Resulta lógico que la gente se indigne cuando conocen la manera en que, a la vista de todos, nuestros gobernantes despilfarran los fondos del estado en caprichos tan innecesarios como fastuosos. Costosísimos automóviles, lujosos aviones privados, faraónicos despachos, pantagruélicas comidas, lujuriosas bacanales… dan fe de un tren de vida más propio de jeques árabes que de representantes de la ciudadanía. En unos tiempos en que la mayoría de la población se las ve y se las desea para llegar a fin de mes, es imposible contemplar con indiferencia el hecho de que los mismos políticos que nos piden austeridad y apreturas de cinturón se comporten como auténticos manirrotos a sabiendas de que los cargos les facultan, tácitamente, a ingresar en la tropa de Alí Babá y a disponer de su célebre cueva pronunciando el sencillo santo y seña de “ábrete erario público”.

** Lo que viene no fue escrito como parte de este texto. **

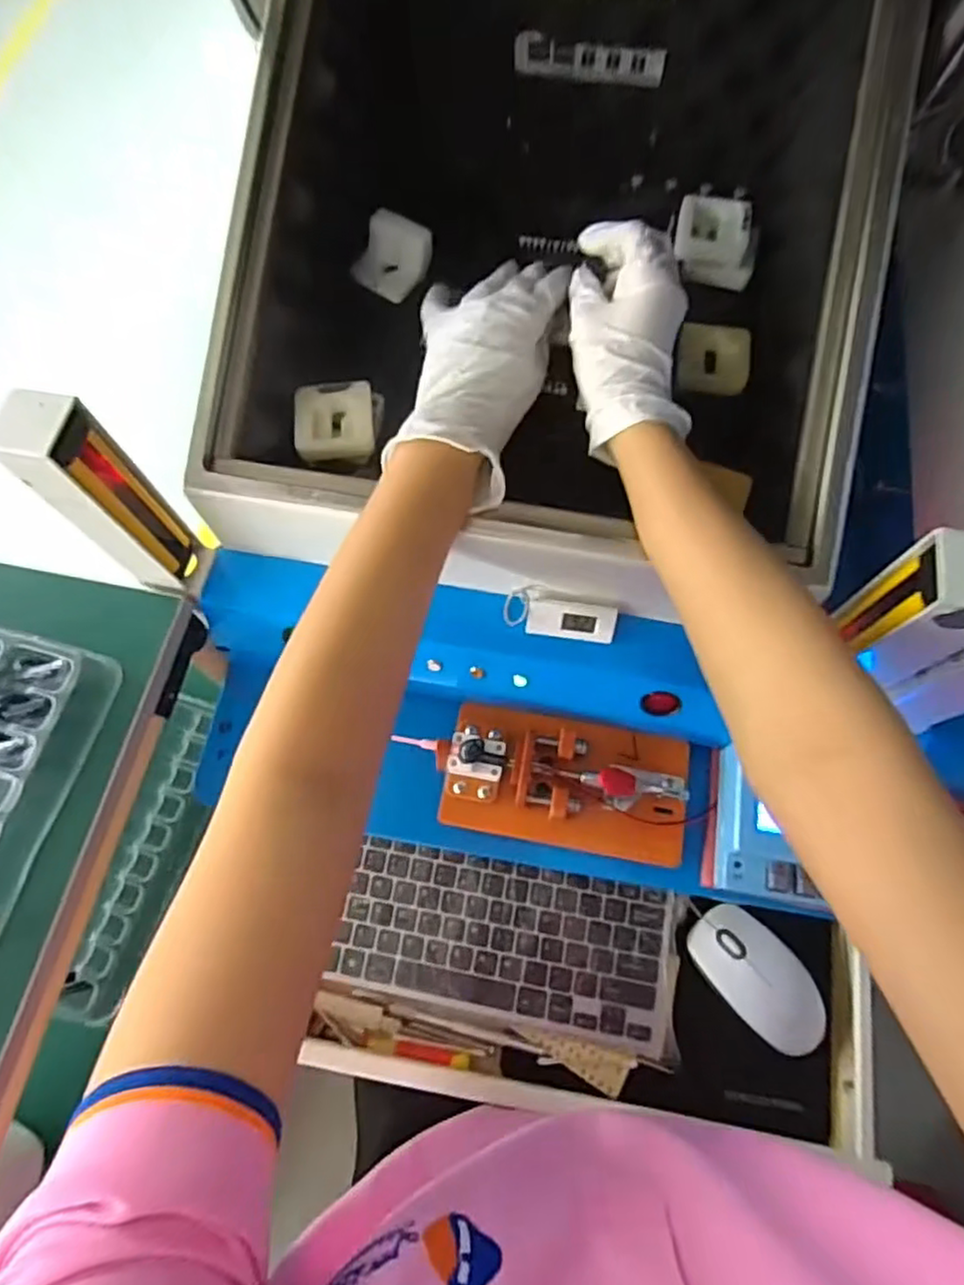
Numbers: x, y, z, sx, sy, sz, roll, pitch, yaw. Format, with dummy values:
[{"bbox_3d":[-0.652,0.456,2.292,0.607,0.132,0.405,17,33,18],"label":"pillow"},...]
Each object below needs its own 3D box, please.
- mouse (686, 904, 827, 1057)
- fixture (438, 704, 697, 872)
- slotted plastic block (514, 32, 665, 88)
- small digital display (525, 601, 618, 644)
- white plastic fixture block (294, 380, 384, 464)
[{"bbox_3d":[0.199,0.244,0.483,0.054,0.033,0.098,-38,73,-12],"label":"mouse"},{"bbox_3d":[0.059,0.094,0.464,0.168,0.046,0.090,10,70,4],"label":"fixture"},{"bbox_3d":[0.081,-0.439,0.502,0.112,0.025,0.007,10,70,4],"label":"slotted plastic block"},{"bbox_3d":[0.059,-0.015,0.438,0.057,0.013,0.024,7,108,3],"label":"small digital display"},{"bbox_3d":[-0.095,-0.145,0.440,0.053,0.018,0.054,-1,69,0],"label":"white plastic fixture block"}]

Estos abusos son prácticas habituales en todas las administraciones y además de un ejemplo poco edificante para los ciudadanos sirven de pantalla a un escándalo mucho más trascendente para el porvenir de la nación: la hipertrofia burocrática. Aparte de diputados (pulsadores de botones sería un término más descriptivo) y senadores (puro cartón piedra), tenemos 17 parlamentos autonómicos atiborrados de “bocas” que mantener y unas infladas (por mor del nepotismo) administraciones regionales y locales. En total, tres millones de funcionarios que deben ser financiados por el poco número de personas que trabajan en el sector privado, o sea, los que de verdad producen.

En sus tiempos más gloriosos (siglo III d.C.) el Imperio Romano que ocupaba una superficie que hoy estaría repartida entre más de 30 estados y que albergaba a unos 70 millones de personas, contaba con un cuerpo administrativo que no llegaba a los 20.000 efectivos. Con tan raquítica administración Roma llevó (con la eficacia que el tiempo se ha encargado de demostrar) el progreso, la cultura y el bienestar económico y social hasta los confines de su imperio, al punto de crear lo que hoy llamamos “civilización occidental”.

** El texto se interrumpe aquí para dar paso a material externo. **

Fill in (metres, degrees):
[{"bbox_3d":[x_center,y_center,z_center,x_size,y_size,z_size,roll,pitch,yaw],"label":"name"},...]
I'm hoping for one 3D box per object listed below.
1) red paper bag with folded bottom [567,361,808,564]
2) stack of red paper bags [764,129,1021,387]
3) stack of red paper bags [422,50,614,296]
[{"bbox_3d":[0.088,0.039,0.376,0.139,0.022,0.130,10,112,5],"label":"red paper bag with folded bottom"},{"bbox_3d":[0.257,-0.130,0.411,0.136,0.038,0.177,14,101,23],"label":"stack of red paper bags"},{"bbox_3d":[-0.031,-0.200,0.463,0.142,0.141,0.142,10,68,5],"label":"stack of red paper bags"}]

Salvando las distancias, el éxito de gobernar con tan reducido aparato burocrático se basaba en ocuparse solo de aspectos esenciales; mantener el orden y recaudar impuestos para pagar salarios, sufragar gastos militares y construir obra pública (comparen la fiabilidad de la autopista de la Expo o “A-92” con, por ejemplo, el acueducto de Segovia). La racanería funcionarial de los romanos propició la necesidad de hacer méritos para pertenecer a ella.

Por el contrario, nuestra inflación burocrática favorece el enchufismo y la injerencia en la vida de la gente con normas y trabas que justifiquen tan exagerada contratación de personal. Y todo para que sea el “Vuelva usted mañana” de Larra, la cantinela con que se despacha al sufrido contribuyente.